Parce que Didier Lombard, totalement déconnecté de la réalité vécue par ses salariés, était dans une logique de « on est en guerre économique, on n’a pas le choix ». C’est faux. Bien sûr qu’on a le choix. Notamment celui de croire en les compétences des salariés français.Depuis la forte médiatisation de la vague de suicides en 2010, et le changement de direction, le climat s’est-il apaisé à France Télécom ?
Non. Il y a eu autant de suicides l’an dernier qu’en 2010. On en est donc à 70. Et il y a 2 000 agents de France Télécom qui sont actuellement en congé de longue durée. Attention à eux le jour où ils reviendront dans l’entreprise… Certes, on a changé le pédégé (Stéphane Richard a pris la tête de France Télécom en février 2011, ndlr), mais comment peut-on imaginer qu’en changeant une personne, on va changer une culture managériale et une politique ? Certes, il y a eu une pause dans les mobilités forcées, mais elles sont en train de reprendre.La médiatisation a-t-elle par ailleurs permis de faire bouger les choses dans d’autres entreprises ?
Pas du tout.

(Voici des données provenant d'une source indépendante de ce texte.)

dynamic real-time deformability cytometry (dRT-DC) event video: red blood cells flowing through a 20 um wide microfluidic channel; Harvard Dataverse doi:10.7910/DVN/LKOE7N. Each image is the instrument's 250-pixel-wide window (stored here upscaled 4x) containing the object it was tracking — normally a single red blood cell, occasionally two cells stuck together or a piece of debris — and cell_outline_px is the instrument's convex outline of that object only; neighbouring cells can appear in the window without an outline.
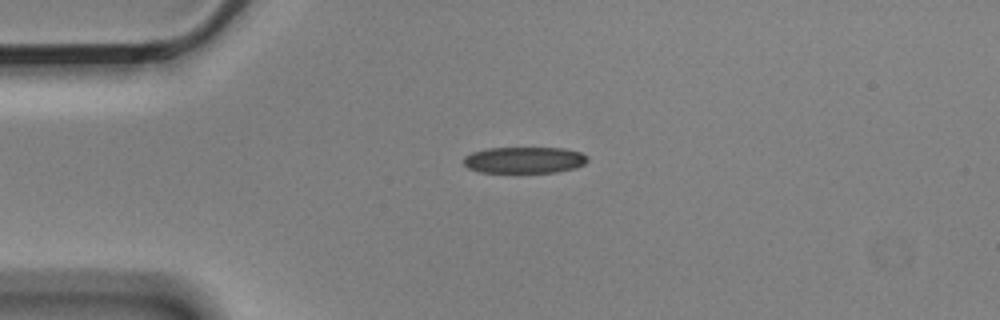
{"species": "Egyptian fruit bat (a non-hibernating species)", "species_latin": "Rousettus aegyptiacus", "temperature_condition": "cold", "stored_images_in_passage": 2, "camera_frame_rate_fps": 3000, "um_per_image_px": 0.085, "animal": {"sex": "male"}, "frame": {"image": 1, "passage_image": 1, "time_ms": 0.0, "image_size_px": [1000, 320], "cell_outline_px": [[588, 160], [584, 164], [576, 168], [556, 172], [480, 172], [468, 168], [464, 164], [464, 156], [472, 152], [488, 148], [564, 148], [580, 152], [588, 156]], "centroid_in_image_um": [44.58, 13.6], "position_along_channel_um": 40.4, "area_um2": 19.07}}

On est toujours sur les mêmes explications simplistes : si un salarié ne tient pas le coup, voire se suicide, c’est qu’il était fragile. On conserve les mêmes stéréotypes, et les mêmes modes de management. Pire, avec la crise, la situation continue à se dégrader. Le chômage endémique fait que les salariés ont peur de perdre leur place, ils ne savent pas vers quoi ils vont. Ils sont perdus. Cela les pousse à la servitude collective, à l’omerta, au consentement à des pratiques ignobles.